危険ドラッグ、「疑い」あれば販売停止 厚労省が決定
2014/07/24   薬事法務, 薬事法, その他

事案の概要

2014年7月18日、厚生労働省は、危険ドラッグに規制対象の物質が含まれる疑いがあれば、販売店に検査を受けるよう命令し、販売を停止させることを決めた。近く実施するという。

同日、政府は、関係閣僚による薬物乱用対策推進会議で緊急対策をまとめた。全国で関係機関が合同で立ち入り検査をし、夏休みに青少年に危険ドラッグが広がらないよう、啓発活動やパトロールも強化するという。

1つの商品を検査するのに数日はかかり、多くの種類の商品だとさらに検査に時間がかかる。そうすると、その間、商品が販売され続けることになってしまう。
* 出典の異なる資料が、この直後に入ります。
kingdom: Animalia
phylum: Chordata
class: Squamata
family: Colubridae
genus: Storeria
もっとも、薬事法上、検査結果の出る前に販売を停止することは可能であり、その規定を適用することで、危険ドラッグの疑いがある商品の流通を防止できる。また、指定薬物への迅速指定や化学合成物質の鑑定態勢の強化や、化学構造の一部が共通する物質を包括的に規制する効果的な運用の検討も進めていく。

コメント

厚生労働省は、商品に薬事法で販売を禁じる「指定薬物」(薬事法2条14項)の疑いがある段階で、販売店に検査を受けるように命令をしている。そして、検査結果が出るまで販売を停止させ(同23条の16第2項)、結果が出る前に販売した場合、1年以下の懲役または100万円以下の罰金が科せられる(同86条の2)。

これまで薬事法を適用して販売を停止させた例はなかったという。もっとも、近年、危険ドラッグ関連の事件が相次いでいる。7月23日には、山梨県内の15歳の女子高校生ら2人が、幻覚作用のある成分を含んだ危険ドラッグを持っていたとして、薬事法違反の疑いで逮捕されている。

こうした青少年の危険ドラッグによる被害を拡大させないためにも、販売停止の適用例が増加させていくべきであろう。